21 Kasım 1980 tarihinde gözaltında kaybedilen Hayrettin Eren’in kardeşi DİSK Basın-İş Genel Başkanı Faruk Eren, 16 yaşından beri ağabeysinin akıbetini arıyor. Galatasaray Meydanı’nı ile 31 yaşında tanışan Eren, gerçekleştirdikleri uzun soluklu mücadelenin büyük zorluklara rağmen politik bir zafere dönüştüğünü vurguladı. Tüm saldırılara ısrarla sürdürdükleri eylemler sayesinde devletin gözaltında kaybetme politikasından vazgeçmek zorunda kaldığını belirten Eren, bunun büyük bir başarı olduğunu kaydetti. 1995 yıllında ilk etapta garipsenen eylemlerinin yıllar geçtikçe toplumun tüm kesimleri tarafından sahiplendiğini hatırlatan Eren, Türkiye’nin en uzun soluklu itaatsizlik eylemi olan Cumartesi Anneleri’nin eylemlerinin zamanla dünya politik tarihinde de saygın bir yer edindiğini söyledi. Belli olan faillerin cezalandırılmaması ve gözaltında kayıpların akıbetinin açıklanmamasının ise acının hep taze kalmasına neden olduğunu ifade eden Eren, Avrupa İnsan Hakları Mahkemesi’nde (AİHM) bir çok dava kazanılsa da, Türkiye’de bu konuda hiçbir yargı sürecinin işletilmediğine dikkat çekti. Ağabeysinin gözaltında kaybedilmesinden 40 yıl geçtiğine işaret eden Eren, “Kendi kaybımızın akıbetini bulmaktan öte toplumda bir daha bu tür acıların yaşanamaması için mücadele ediyoruz. Bugün ben çalıştığım için belki Galatasaray Meydanı’na gelemiyorum ama benim yerime kızım ve yeğenim gidiyor. Bu mücadele kuşaktan kuşağa devam ediyor” dedi.

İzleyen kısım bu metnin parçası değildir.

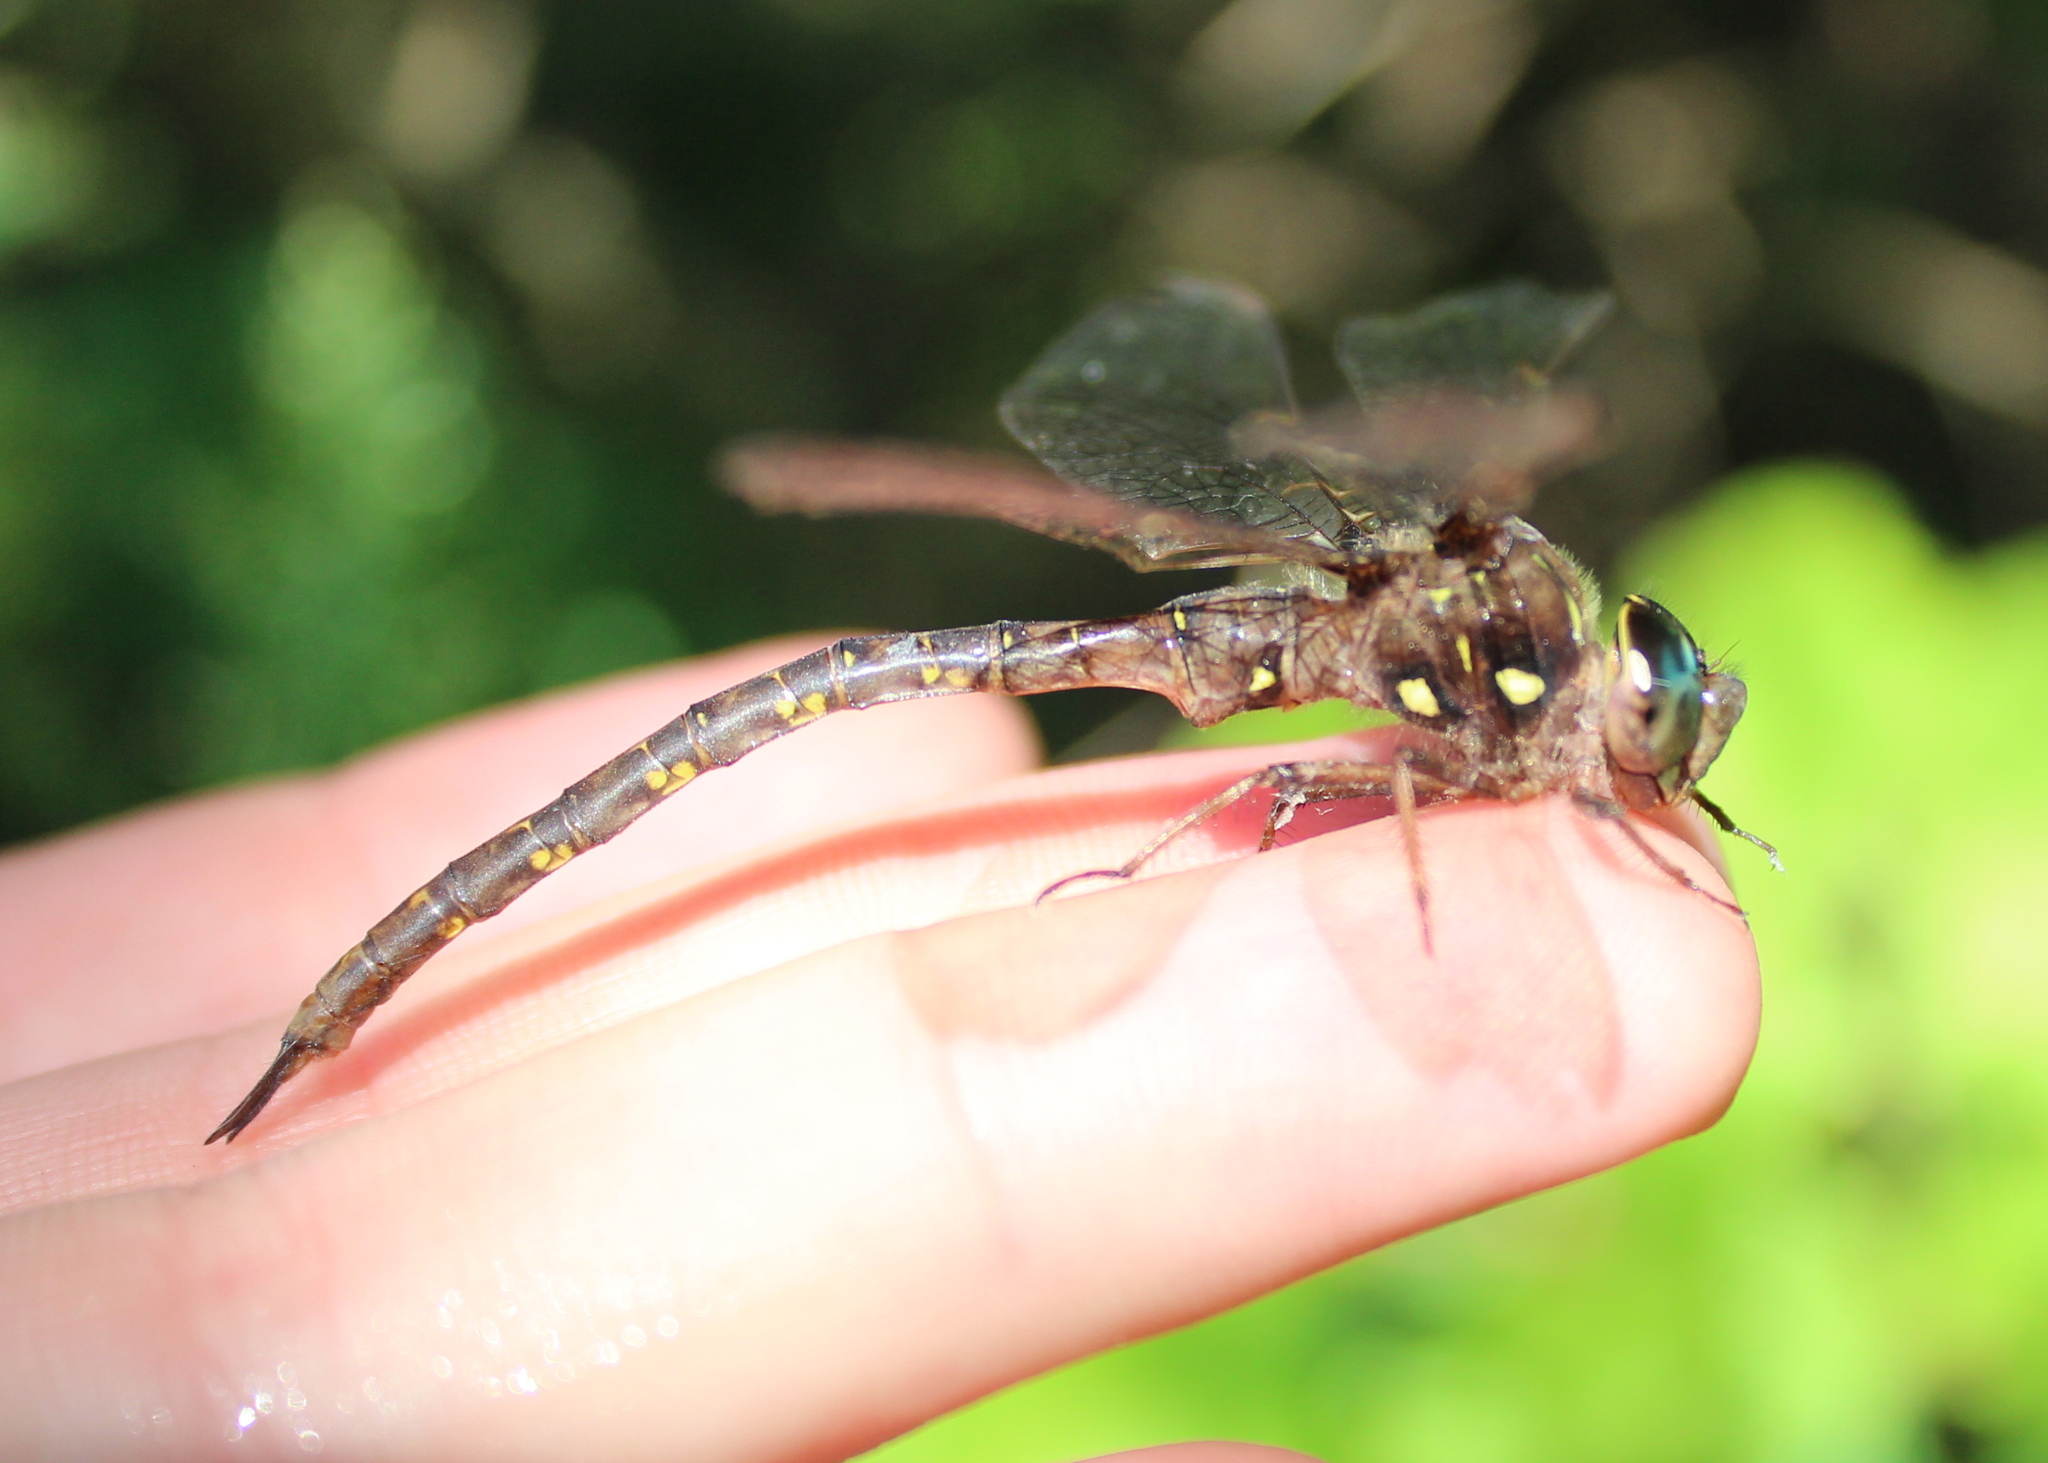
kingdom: Animalia
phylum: Arthropoda
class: Insecta
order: Odonata
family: Aeshnidae
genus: Boyeria
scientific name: Boyeria vinosa
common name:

KIRBAYIR: ONLARIN DA YAŞAMAYA HAKKI VARDI

Berfo annenin oğlu ve 12 Eylül darbesinin hemen ardından gözaltında kaybedilen Cemil Kırbayır’ın ağabeysi Mikail Kırbayır ise , gelinen noktaya, “Kayıplarımıza bir mezar taşını bile çok gördüler” diyerek feryat ediyor. Cumartesi Anneleri’nin yıllardır taşındığı fotoğraftaki insanların bu ülkenin vatandaşları olduğunu hatırlatan Kırbayır, devletin bizzat yaşamından sorumlu olduğu vatandaşlarını gözaltında katlettiğini vurguladı. “Onların da yaşamaya hakkı vardı” diyen Kırbayır, “Onların bu dünyada yaşama hakkı olduğu gibi bu topraklarda da hakkı vardı. Onlar bu ülkede devletin gözetiminde kaybedildiler. Yaşama hakları ellerinden alındığı gibi, bir mezarı yeri kadar da toprakları olmadı. Direncimiz de bu yüzden, bir mezarları olana kadar da mücadelemizi sürdüreceğiz” şeklinde konuştu.